The sidewalk due to be replaced had a semicircle cut in one side, because once upon a time there was a stout tree on the boulevard. For decades the semicircle was the only sign the tree had been there at all. Now it’ll be replaced. There’s about a hundred years of history reflected in that process, and as far as the universe is concerned it’s the flutter of a hummingbird’s ventricle. That’s why we’re here: the passing of time has no meaning unless experienced by conscious beings. Better if they have imaginations, too: look at the depth of the cut in the sidewalk. Stout trunk, tall tree. An elm, probably. Whoever lived in that house in ’41 parked under the tree in the afternoon in July so the steering wheel didn’t feel like gripping a steam iron. Dad rued the leaves. The kids loved the smell when he burned them in fall.

“That’s why we’re here.” That’s also why we should go into space, whose vastness similarly has no meaning unless someone is out there to experience it.

A New Kind Of Leftist

But a Leftist nonetheless:

So what are we dealing with here? A radical leftist movement pretending to be liberal, growing out of the New Left of the 1960s, painfully aware of how the far left miserably failed in American history, and trying to create a twenty-first century stealth leftism. The first step was to gain hegemony in the key institutions that created ideas, rather than the factories that created material goods. They succeeded brilliantly.

The next step was to shape millions of Americans, especially young Americans, to accept their ideas that the United States was a force for evil in the world, a failed society, a place of terrible racism and hatred for women, and a country where the vast majority didn’t have a fair chance because the system was unfair. In fact, if you take away the varnish rhetoric, they argue that America is a virtual dictatorship of a small minority of wealthy people who just set everything up for their own convenience. Obviously this parallels both Marxist and non-Marxist historical leftism.

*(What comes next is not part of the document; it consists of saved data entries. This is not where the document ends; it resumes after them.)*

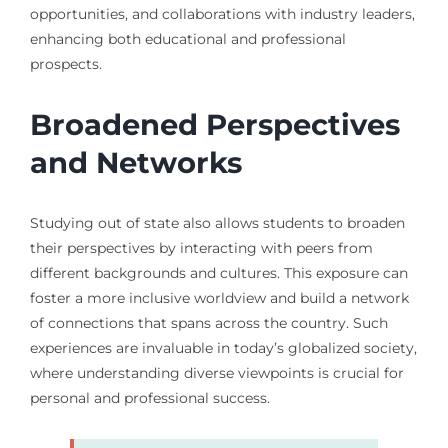
opportunities, and collaborations with industry leaders,
enhancing both educational and professional
prospects.
Broadened Perspectives
and Networks
Studying out of state also allows students to broaden
their perspectives by interacting with peers from
different backgrounds and cultures. This exposure can
foster a more inclusive worldview and build a network
of connections that spans across the country. Such
experiences are invaluable in today’s globalized society,
where understanding diverse viewpoints is crucial for
personal and professional success.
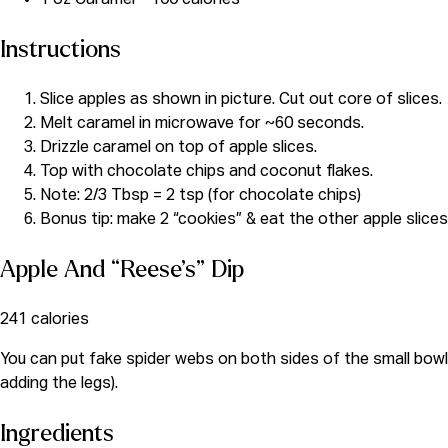
Instructions
Slice apples as shown in picture. Cut out core of slices.
Melt caramel in microwave for ~60 seconds.
Drizzle caramel on top of apple slices.
Top with chocolate chips and coconut flakes.
Note: 2/3 Tbsp = 2 tsp (for chocolate chips)
Bonus tip: make 2 “cookies” & eat the other apple slice
Apple And “Reese’s” Dip
241 calories
You can put fake spider webs on both sides of the small bowl o
adding the legs).
Ingredients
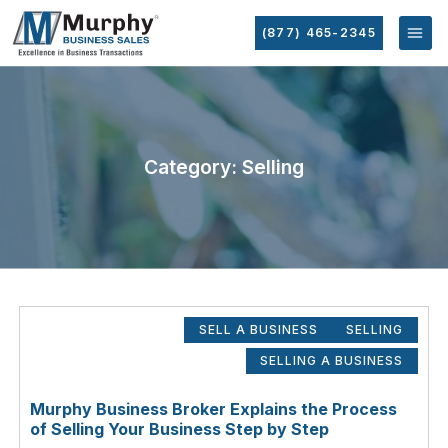
(877) 465-2345
Category: Selling
SELL A BUSINESS
SELLING
SELLING A BUSINESS
Murphy Business Broker Explains the Process
of Selling Your Business Step by Step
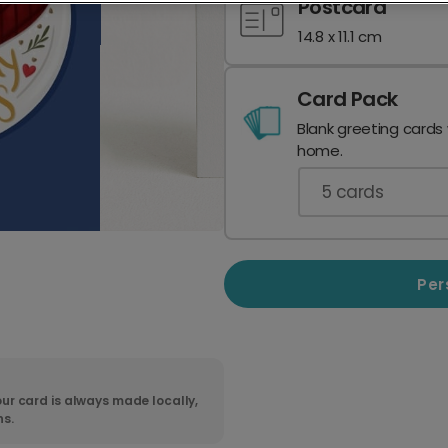
Postcard
14.8 x 11.1 cm
Card Pack
Blank greeting cards
home.
5
cards
Per
ur card is always made locally,
ns.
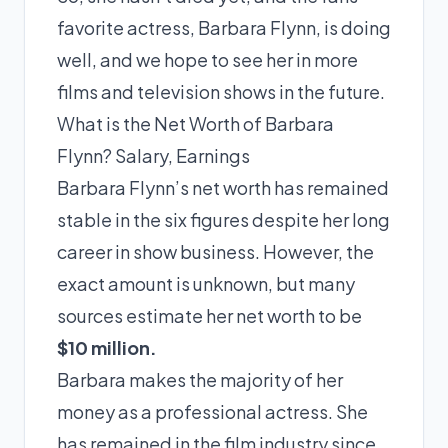
favorite actress, Barbara Flynn, is doing
well, and we hope to see her in more
films and television shows in the future.
What is the Net Worth of Barbara
Flynn? Salary, Earnings
Barbara Flynn’s net worth has remained
stable in the six figures despite her long
career in show business. However, the
exact amount is unknown, but many
sources estimate her net worth to be
$10 million.
Barbara makes the majority of her
money as a professional actress. She
has remained in the film industry since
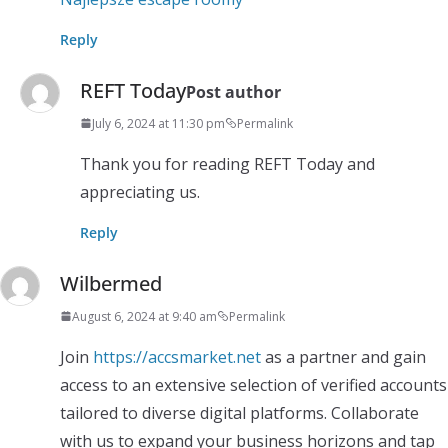
Reply
REFT Today
Post author
July 6, 2024 at 11:30 pm
Permalink
Thank you for reading REFT Today and
appreciating us.
Reply
Wilbermed
August 6, 2024 at 9:40 am
Permalink
Join
https://accsmarket.net
as a partner and gain
access to an extensive selection of verified accounts
tailored to diverse digital platforms. Collaborate
with us to expand your business horizons and tap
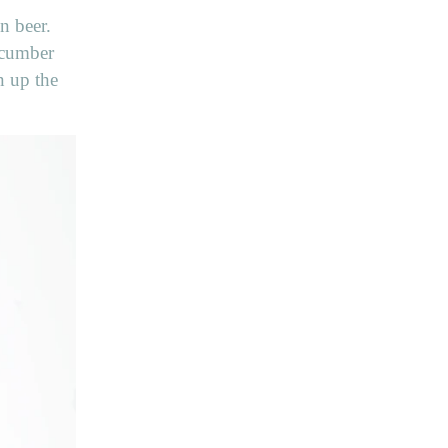
n beer.
Cucumber
n up the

The fact that their description of America has so little to do with the actual country makes it all the more impressive that they’ve been able to sell this set of ideas. Having one of their indoctrinated products become president was a special bonus. That doesn’t mean Obama was backed by some conspiracy or singled out for highest office. There are thousands of such people who are in positions of power, including one-third of the Democrats in the House of Representatives. Obama just perfectly fit the needs of the moment.

Let’s hope the moment has changed.

How Long Do You Want To Live?

I think that this guy is asking the wrong question. “Forever” isn’t the option, it’s “indefinitely,” or “as long as I want to live.” No one is going to live forever, unless you think we’ll get around the heat death of the universe somehow, and there will always be accidents, regardless of how advanced biomedical technology becomes. But ignoring that issue, given my experience with cryonics, the numbers don’t surprise me at all. Of course, it’s one thing to say you only want to live to be eighty when it’s a theoretical issue, decades from now. A lot of those people change their minds when the time actually approaches.